Quand on considère pourtant leur action pendant la guerre, Benda et Guéhenno eurent des positions assez parallèles. Ils se turent ( Guéhenno refusa de publier sous l’Occupation). Guéhenno  le pacifiste fut plus actif que Benda dans la Résistance, même s’il n’entra pas dans la Résistance armée. Benda participa au comité National des écrivains, et fut très associé à cette époque, comme plus tard, aux communistes qui l’avaient sauvé des camps (sans leur aide, il aurait été déporté au début 44) et il leur en fut toujours reconnaissant. Le paradoxe est que Benda fut en fait plus proche des communistes que Guéhenno après guerre. Mais il n'était toujours pas partisan de l'idée qu'une révolution politique puisse changer quoi que soit à la nature et aux activités de l'esprit.Guéhenno entra plus tard à l'Acadéfraise, Benda jamais.

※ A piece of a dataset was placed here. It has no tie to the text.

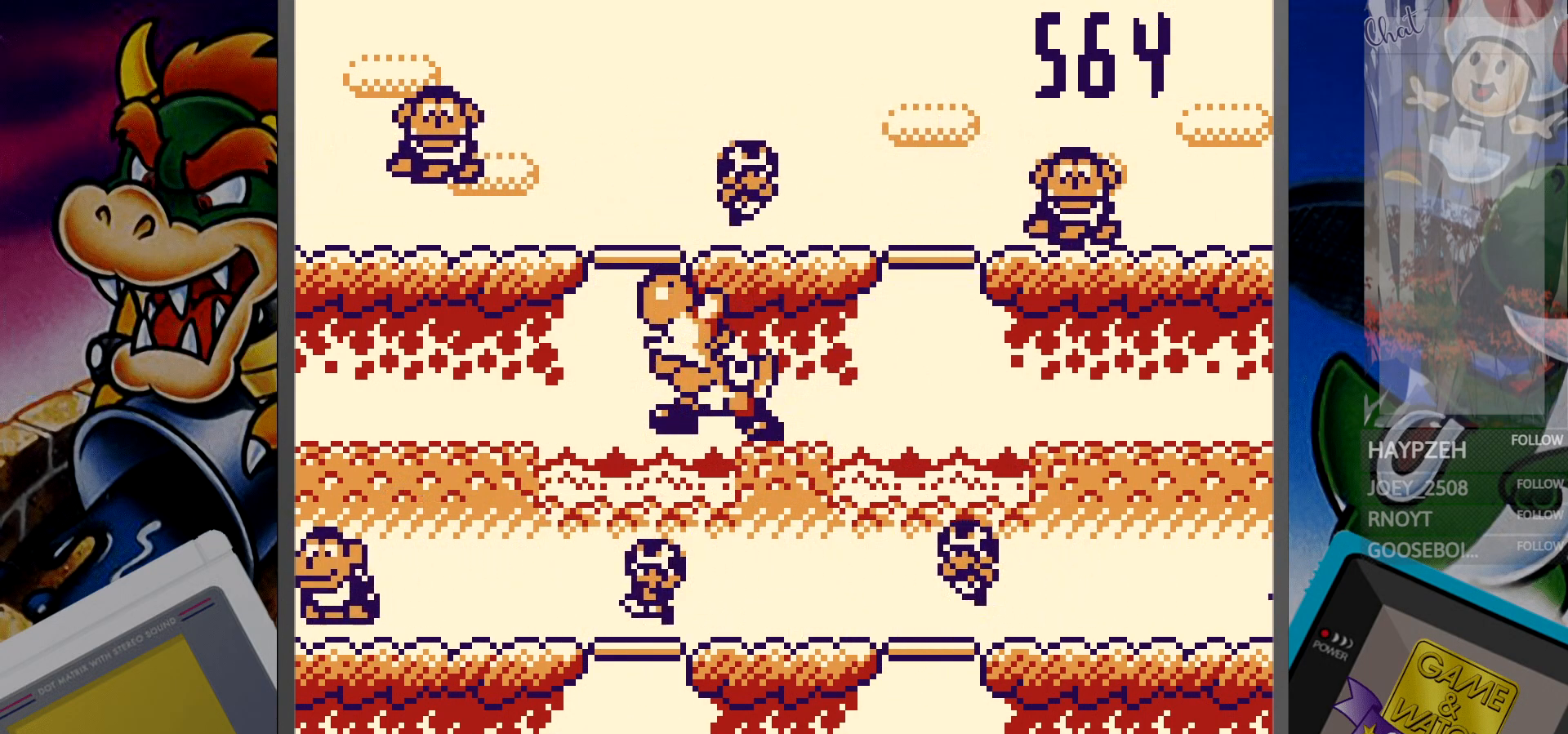
{"buttons": ["DPAD_UP"], "events": [[83, "DPAD_DOWN", "up"], [233, "DPAD_RIGHT", "down"], [333, "DPAD_RIGHT", "up"], [467, "DPAD_UP", "down"]]}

Engel, sportif carcassonnais des années 30

10 commentaires:

  1. Comment Benda réussit-il à faire paraître en 1942 "La grande épreuve des démocraties" à New York, aux Éditions de la Maison Française du Rockefeller Center ?
    "Le rapport d’Uriel" fut édité clandestinement par les Éditions de Minuit, qui pratiquaient une résistance intellectuelle, sans attaches politiques. Afin de faire une critique de la société française d’alors, je crois que Benda utilisait le personnage de l’ange Uriel envoyé par Dieu pour lui faire un rapport. Avec le même procédé, il s' était servi du démon Belphégor qui monte sur les toits, pour porter un regard critique sur l'esthétique de la société française. Avant lui, Lesage avait emprunté le procédé au baroque espagnol dans son roman "Le Diable boiteux", ce qui avait horripilé Boileau.
    Pourquoi Benda n' eut-il pas l'envie de se plonger dans l'étude de Jean Duns Scot avec Joë Bousquet ? Avec le "Docteur subtil", c' était le retour d’un certain platonisme qui tempérait l'aristotélisme de Saint Thomas. Et le clerc selon Benda n'était-il pas un peu franciscain ?
    Duns Scot n'a pas seulement inspiré Heidegger. Il aurait aussi donné l'idée de la métaphysique scientifique au pragmatiste Peirce, à cause de l'être comme genre logique.
    Est-ce Ferdinand Alquié, qui avait fondé une revue occitane avec Bousquet et le cathariste René Nelli, qui avait initié Bousquet à la philosophie médiévale ?
    Le clerc selon Benda n'était-il pas aussi un peu cathare ? Bousquet utilisera également le procédé surplombant de l'ange ou du démon, pour dépeindre un avatar de Carcassonne, Carqueyrolles, dans "Le Médisant par bonté".
    Comme Joë Bousquet, Benda menait une vie de moine, ou plutôt d'hérétique albigeois, à Carcassonne.
    La relation entre Benda et Guéhenno est intéressante. Mauriac disait que la vie de Guéhenno, petit cordonnier autodidacte qui s'était élevé jusqu'aux hautes sphères de la République, ressemblait à une image d'Épinal. Guéhenno était un transclasse, un fils de ses œuvres à la force du poignet, qui passa par la gauche communiste avant de rejoindre la droite gaulliste du "Figaro". Entretemps, il aura en charge la culture populaire des MJC, qui sera sacrifiée par l'État au profit de la culture marchande et élitiste. Benda, bourgeois lettré, prince de l'esprit dans la vie intellectuelle des salons, qui doublait la République des professeurs en l'irriguant, suivra logiquement le trajet inverse, et deviendra sympathisant du Parti communiste. Il faut reconnaître que tous deux se maintinrent toujours loin des extrêmes.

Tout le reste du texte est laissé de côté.